## Source texts of formatted documents

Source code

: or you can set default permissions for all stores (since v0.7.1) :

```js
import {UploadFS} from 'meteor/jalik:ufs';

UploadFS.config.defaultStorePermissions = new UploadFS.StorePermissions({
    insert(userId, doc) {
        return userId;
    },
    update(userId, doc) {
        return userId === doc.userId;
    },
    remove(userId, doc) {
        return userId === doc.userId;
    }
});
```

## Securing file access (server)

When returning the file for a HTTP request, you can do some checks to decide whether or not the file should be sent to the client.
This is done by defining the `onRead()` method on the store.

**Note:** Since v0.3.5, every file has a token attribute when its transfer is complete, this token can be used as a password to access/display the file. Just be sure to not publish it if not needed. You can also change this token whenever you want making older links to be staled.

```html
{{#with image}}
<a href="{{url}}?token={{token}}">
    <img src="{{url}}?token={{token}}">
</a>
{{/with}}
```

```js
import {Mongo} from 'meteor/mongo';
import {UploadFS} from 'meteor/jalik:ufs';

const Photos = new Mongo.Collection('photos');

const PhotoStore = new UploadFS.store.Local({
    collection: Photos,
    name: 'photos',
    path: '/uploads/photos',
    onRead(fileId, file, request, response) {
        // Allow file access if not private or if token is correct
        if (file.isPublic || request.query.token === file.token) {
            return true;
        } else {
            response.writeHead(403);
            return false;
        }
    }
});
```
* * *
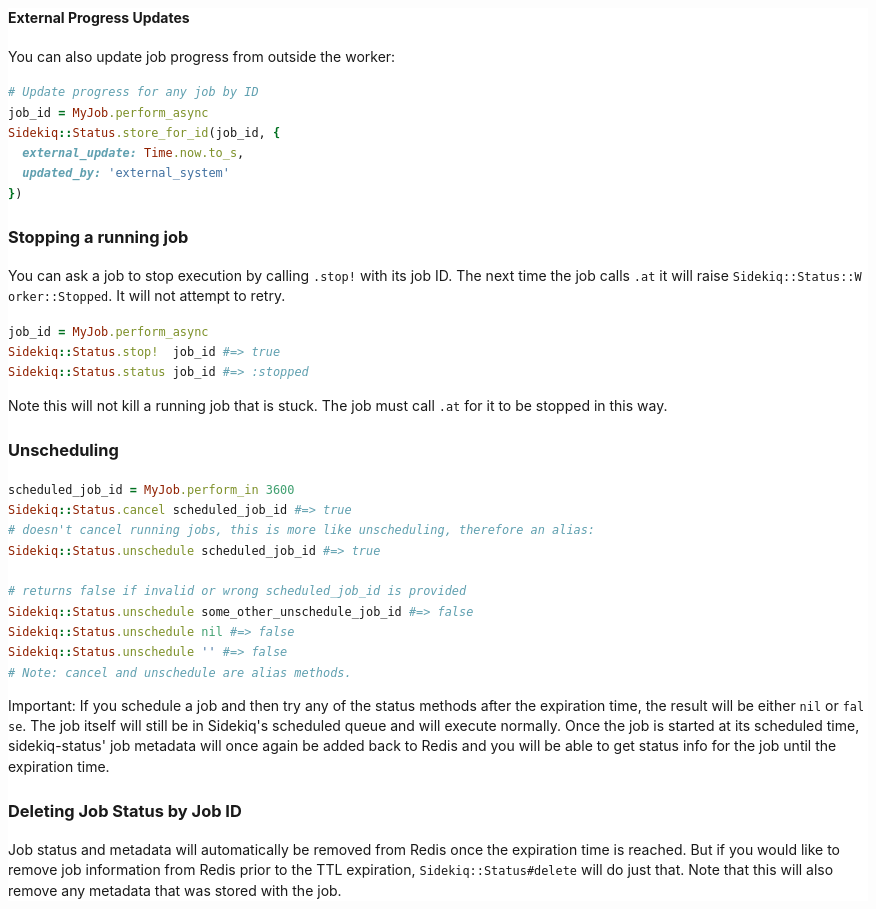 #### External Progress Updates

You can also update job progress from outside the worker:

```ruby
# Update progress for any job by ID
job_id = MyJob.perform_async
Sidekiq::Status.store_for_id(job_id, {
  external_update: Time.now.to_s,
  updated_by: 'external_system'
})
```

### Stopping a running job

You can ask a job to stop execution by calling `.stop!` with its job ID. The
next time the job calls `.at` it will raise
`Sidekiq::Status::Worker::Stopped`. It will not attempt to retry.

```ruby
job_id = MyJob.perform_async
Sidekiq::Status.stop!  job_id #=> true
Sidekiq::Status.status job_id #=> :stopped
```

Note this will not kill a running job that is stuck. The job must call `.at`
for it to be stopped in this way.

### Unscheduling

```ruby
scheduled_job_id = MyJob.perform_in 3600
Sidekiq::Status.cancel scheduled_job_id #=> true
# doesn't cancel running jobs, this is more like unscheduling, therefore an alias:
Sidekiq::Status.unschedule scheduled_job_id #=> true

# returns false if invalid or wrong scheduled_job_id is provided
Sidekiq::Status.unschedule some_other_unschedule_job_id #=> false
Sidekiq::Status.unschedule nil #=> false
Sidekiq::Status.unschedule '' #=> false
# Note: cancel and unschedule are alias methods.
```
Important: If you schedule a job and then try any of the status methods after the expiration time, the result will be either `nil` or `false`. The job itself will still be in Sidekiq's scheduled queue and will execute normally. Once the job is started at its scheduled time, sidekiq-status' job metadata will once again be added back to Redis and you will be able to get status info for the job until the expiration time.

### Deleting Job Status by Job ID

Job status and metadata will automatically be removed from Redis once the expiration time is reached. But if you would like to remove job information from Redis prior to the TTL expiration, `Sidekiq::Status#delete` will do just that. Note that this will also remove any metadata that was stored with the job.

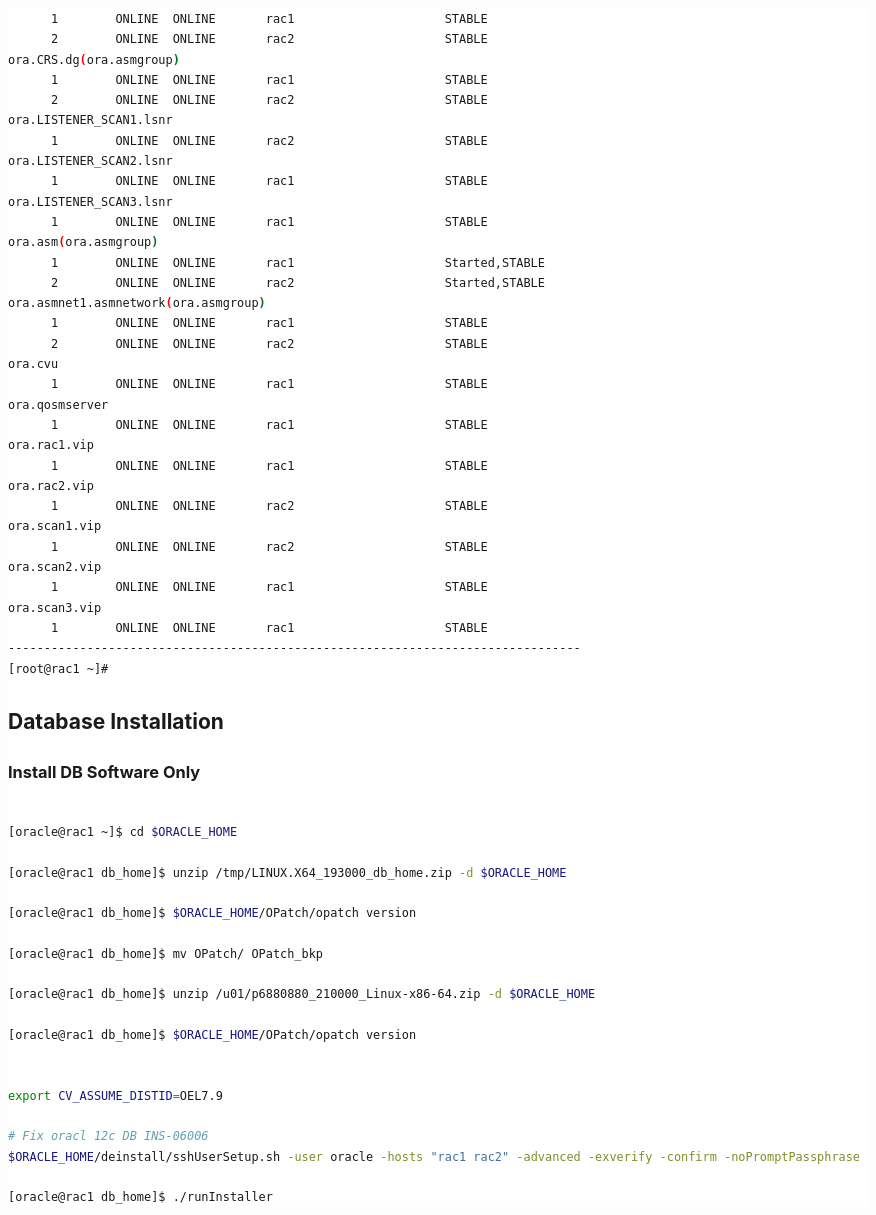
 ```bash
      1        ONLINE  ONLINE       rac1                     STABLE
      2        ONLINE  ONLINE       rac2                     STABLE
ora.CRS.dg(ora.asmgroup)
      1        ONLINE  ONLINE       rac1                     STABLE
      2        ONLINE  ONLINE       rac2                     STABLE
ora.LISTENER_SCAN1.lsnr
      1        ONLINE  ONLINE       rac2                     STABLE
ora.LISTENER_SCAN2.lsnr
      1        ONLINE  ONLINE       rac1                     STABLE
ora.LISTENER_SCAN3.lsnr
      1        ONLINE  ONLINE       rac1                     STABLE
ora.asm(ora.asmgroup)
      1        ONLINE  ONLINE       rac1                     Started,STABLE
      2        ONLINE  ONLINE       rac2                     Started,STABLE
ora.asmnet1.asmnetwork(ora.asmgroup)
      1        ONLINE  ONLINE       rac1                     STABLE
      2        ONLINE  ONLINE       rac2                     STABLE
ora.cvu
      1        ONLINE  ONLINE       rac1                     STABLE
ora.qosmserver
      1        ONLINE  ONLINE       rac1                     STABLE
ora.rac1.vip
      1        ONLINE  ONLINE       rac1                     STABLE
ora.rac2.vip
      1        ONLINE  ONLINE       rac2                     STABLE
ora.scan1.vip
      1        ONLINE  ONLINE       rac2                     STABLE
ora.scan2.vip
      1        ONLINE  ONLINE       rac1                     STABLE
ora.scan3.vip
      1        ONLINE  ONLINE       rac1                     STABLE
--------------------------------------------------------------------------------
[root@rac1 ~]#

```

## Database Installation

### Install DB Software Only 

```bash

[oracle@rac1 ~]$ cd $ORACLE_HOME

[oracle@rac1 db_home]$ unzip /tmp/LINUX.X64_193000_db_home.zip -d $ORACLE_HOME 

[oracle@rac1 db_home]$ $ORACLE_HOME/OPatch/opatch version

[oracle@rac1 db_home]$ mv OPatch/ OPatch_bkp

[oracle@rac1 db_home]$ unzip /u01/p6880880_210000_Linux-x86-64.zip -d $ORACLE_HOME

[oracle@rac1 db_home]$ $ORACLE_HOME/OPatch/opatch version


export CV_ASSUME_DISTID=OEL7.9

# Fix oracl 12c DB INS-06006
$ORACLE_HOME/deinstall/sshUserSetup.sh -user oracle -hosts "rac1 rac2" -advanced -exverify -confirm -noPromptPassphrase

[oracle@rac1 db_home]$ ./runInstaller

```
---
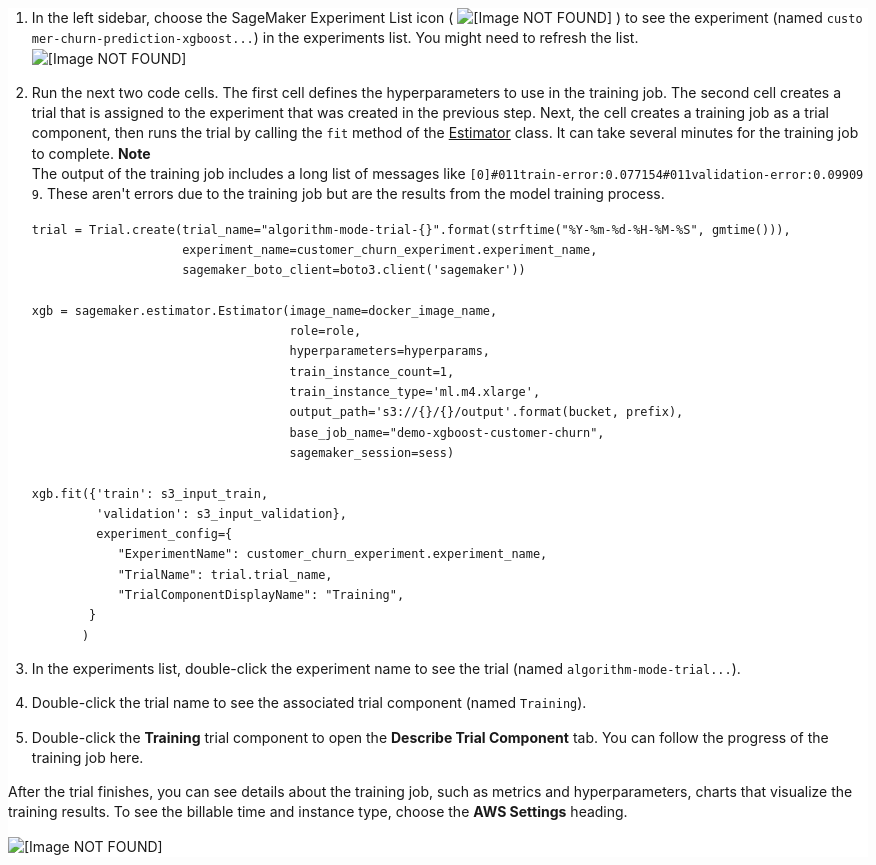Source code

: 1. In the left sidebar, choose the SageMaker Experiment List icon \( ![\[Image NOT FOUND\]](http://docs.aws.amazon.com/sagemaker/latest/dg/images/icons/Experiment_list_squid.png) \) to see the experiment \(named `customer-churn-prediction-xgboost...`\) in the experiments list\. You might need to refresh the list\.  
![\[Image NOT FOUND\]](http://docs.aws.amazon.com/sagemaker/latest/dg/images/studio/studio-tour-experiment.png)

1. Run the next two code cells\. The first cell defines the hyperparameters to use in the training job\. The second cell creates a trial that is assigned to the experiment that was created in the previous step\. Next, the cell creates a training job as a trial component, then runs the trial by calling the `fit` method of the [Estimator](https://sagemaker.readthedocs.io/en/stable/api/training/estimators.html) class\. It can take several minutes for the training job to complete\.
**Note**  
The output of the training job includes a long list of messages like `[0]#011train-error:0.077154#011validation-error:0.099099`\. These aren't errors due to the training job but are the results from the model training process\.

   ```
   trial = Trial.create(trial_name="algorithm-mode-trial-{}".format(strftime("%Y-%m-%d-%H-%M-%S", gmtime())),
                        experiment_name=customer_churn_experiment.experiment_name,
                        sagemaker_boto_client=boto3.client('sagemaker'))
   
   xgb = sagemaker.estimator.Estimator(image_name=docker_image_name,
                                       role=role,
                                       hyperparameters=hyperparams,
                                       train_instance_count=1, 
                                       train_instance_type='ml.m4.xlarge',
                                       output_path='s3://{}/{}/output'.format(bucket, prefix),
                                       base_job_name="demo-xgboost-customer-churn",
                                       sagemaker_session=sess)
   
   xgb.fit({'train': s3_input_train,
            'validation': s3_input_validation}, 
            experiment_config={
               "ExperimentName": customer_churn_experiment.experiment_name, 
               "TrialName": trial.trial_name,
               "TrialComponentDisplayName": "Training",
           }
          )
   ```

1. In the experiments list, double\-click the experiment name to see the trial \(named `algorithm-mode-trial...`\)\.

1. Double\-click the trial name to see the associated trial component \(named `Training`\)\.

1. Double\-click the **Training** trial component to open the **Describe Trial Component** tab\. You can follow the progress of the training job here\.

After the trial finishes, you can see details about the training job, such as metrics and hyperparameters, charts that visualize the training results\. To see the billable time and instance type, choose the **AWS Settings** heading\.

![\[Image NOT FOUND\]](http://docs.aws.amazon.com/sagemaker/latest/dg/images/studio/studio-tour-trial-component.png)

## Problem to work on
Show all lines above holding "unschedule".

## Solution below
Sidekiq::Status.unschedule scheduled_job_id #=> true
Sidekiq::Status.unschedule some_other_unschedule_job_id #=> false
Sidekiq::Status.unschedule nil #=> false
Sidekiq::Status.unschedule '' #=> false
# Note: cancel and unschedule are alias methods.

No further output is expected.